Owning the Securities may subject you to tax consequences both in the United States and Canada. This prospectus or any applicable prospectus supplement may not describe these tax consequences fully. You should read the tax discussion in any applicable prospectus supplement. See “Certain Income Tax Considerations”.
The enforcement by investors of civil liabilities under the United States federal securities laws may be affected adversely because we are organized under the laws of Canada. Most of our directors and officers, and some or all of the experts named in this prospectus, are residents of Canada or otherwise reside outside of the United States, and a substantial portion of their assets, and a substantial portion of our assets, are located outside the United States. See “Enforceability of Civil Liabilities”.
Investment in the Securities involves certain risks that should be considered by a prospective purchaser. See “Risk Factors” along with the risk factors described in the applicable prospectus supplement pertaining to a distribution of Securities and the risk factors described in the documents incorporated by reference in this prospectus and any applicable prospectus supplement. See “Where You Can Find More Information”.

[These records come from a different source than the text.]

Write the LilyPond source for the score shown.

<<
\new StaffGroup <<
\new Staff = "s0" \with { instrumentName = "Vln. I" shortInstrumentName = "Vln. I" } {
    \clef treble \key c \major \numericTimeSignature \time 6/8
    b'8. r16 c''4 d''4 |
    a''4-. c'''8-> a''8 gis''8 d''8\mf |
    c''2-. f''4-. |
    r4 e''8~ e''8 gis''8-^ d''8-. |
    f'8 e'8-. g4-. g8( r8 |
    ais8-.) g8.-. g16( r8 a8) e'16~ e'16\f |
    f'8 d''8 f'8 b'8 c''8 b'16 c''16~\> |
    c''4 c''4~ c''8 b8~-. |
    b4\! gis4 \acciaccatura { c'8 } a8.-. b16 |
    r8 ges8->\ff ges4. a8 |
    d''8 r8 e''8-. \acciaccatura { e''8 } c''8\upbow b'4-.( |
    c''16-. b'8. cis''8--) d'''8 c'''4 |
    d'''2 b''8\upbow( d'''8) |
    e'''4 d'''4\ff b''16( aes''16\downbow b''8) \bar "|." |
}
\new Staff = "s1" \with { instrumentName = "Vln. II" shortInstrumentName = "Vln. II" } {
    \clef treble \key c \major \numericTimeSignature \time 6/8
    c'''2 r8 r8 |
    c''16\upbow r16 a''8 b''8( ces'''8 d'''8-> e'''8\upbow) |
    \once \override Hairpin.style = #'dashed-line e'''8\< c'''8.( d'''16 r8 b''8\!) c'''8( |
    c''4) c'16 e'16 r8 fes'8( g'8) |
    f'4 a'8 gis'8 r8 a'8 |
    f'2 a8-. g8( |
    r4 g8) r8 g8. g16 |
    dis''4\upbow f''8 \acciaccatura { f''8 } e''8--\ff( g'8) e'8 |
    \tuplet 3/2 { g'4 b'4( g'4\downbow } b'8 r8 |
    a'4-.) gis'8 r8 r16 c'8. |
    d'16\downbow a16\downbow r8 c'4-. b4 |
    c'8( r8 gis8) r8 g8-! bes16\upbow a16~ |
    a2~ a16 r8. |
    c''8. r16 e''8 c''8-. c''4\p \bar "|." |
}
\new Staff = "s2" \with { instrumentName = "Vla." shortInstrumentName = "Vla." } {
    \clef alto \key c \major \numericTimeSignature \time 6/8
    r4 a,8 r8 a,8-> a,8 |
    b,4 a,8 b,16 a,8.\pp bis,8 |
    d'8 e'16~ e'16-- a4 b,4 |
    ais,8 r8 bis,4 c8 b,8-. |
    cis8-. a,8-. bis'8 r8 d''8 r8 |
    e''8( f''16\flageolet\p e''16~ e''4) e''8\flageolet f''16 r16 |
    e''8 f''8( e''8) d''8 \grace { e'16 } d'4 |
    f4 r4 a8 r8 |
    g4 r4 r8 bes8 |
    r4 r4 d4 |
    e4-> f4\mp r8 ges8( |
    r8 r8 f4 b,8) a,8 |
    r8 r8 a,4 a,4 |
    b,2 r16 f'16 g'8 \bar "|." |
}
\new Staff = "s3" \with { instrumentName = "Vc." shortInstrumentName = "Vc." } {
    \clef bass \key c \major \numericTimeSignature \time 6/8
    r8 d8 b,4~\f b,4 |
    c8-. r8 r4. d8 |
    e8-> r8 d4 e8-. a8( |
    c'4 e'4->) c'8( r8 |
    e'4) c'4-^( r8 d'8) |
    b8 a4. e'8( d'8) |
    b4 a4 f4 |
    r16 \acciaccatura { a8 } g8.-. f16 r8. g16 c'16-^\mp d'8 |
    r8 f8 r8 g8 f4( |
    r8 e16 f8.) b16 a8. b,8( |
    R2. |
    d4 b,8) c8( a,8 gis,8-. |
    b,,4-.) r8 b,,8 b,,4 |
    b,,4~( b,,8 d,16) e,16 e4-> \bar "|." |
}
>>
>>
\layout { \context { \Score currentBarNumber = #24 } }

We may sell the Securities and the Selling Shareholder may sell common shares to or through underwriters or dealers, directly to one or more purchasers or through agents. See “Plan of Distribution”. The prospectus supplement relating to a particular offering of Securities will identify each underwriter, dealer or agent, as the case may be, engaged by us and/or the Selling Shareholder in connection with the offering and sale of Securities, and will set forth the terms of the offering of such Securities, including the method of distribution of such Securities, the public offering price, the proceeds to us and/or the Selling Shareholder, any fees, discounts or other compensation payable to underwriters, dealers or agents, and any other material terms of the plan of distribution. Securities may be sold from time to time in one or more transactions at a fixed price or fixed prices, or at non-fixed prices. If offered on a non-fixed price basis, Securities may be offered at market prices prevailing at the time of sale or at prices to be negotiated with purchasers at the time of sale, which prices may vary between purchasers and during the period of distribution. If Securities are offered on a non-fixed price basis, the underwriters’, dealers’ or agents’ compensation will be increased or decreased by the amount by which the aggregate price paid for Securities by the purchasers exceeds or is less than the gross proceeds paid by the underwriters, dealers or agents to us. See “Plan of Distribution”.
Subject to applicable laws, in connection with any offering of Securities, the underwriters or agents, as the case may be, may over-allot or conduct transactions intended to stabilize, maintain or otherwise affect the market price for the Securities at levels other than those which otherwise might prevail in the open market. Such transactions may be commenced, interrupted or discontinued at any time. However, no underwriter or dealer involved in an “at-the-market distribution”, as defined in National Instrument 44-102 – Shelf Distributions (“NI 44-102”), no affiliate of such an underwriter or dealer and no person or company acting jointly or in concert with such an underwriter or dealer will over-allot Securities in connection with such distribution or effect any other transactions that are intended to stabilize or maintain the market price of the Securities. See “Plan of Distribution”.
Our common shares are listed on the Toronto Stock Exchange (the “TSX”) and the New York Stock Exchange (the “NYSE”) under the symbol “CVE”. On September 18, 2019, the last completed trading day prior to the date of this prospectus, the closing price of the common shares on the TSX and NYSE was $13.23 and US$9.97 per common share, respectively. Unless otherwise specified in the applicable prospectus supplement, the debt securities, preferred shares, subscription receipts, warrants, share purchase contracts and units will not be listed on any securities or stock exchange. There is no market through which the debt securities, preferred shares, subscription receipts, warrants, share purchase contracts and units may be sold and purchasers may not be able to resell such securities purchased under this prospectus and the applicable prospectus supplement. This may affect the pricing of the debt securities, preferred shares, subscription receipts, warrants, share purchase contracts and units in the secondary market, the transparency and availability of trading prices, the liquidity of the debt securities, preferred shares, subscription receipts, warrants, share purchase contracts and units and the extent of issuer regulation. See “Risk Factors”.
Mr. Steven F. Leer, Mr. Richard J. Marcogliese and Ms. Rhonda I. Zygocki are directors of Cenovus Energy Inc. (“Cenovus”) who reside outside of Canada. Each of these directors has appointed us as their agent for service of process in Canada at 2600, 500 Centre Street S.E., Calgary, Alberta, Canada T2G 1A6. Purchasers are advised that it may not be possible for investors to enforce judgments obtained in Canada against any person that resides outside of Canada, even if the party has appointed an agent for service of process.
Our head and registered office is located at 2600, 500 Centre Street S.E., Calgary, Alberta, Canada T2G 1A6.
Our earnings coverage ratios for the twelve month periods ended December 31, 2018 and June 30, 2019 are less than one-to-one. See “Earnings Coverage”.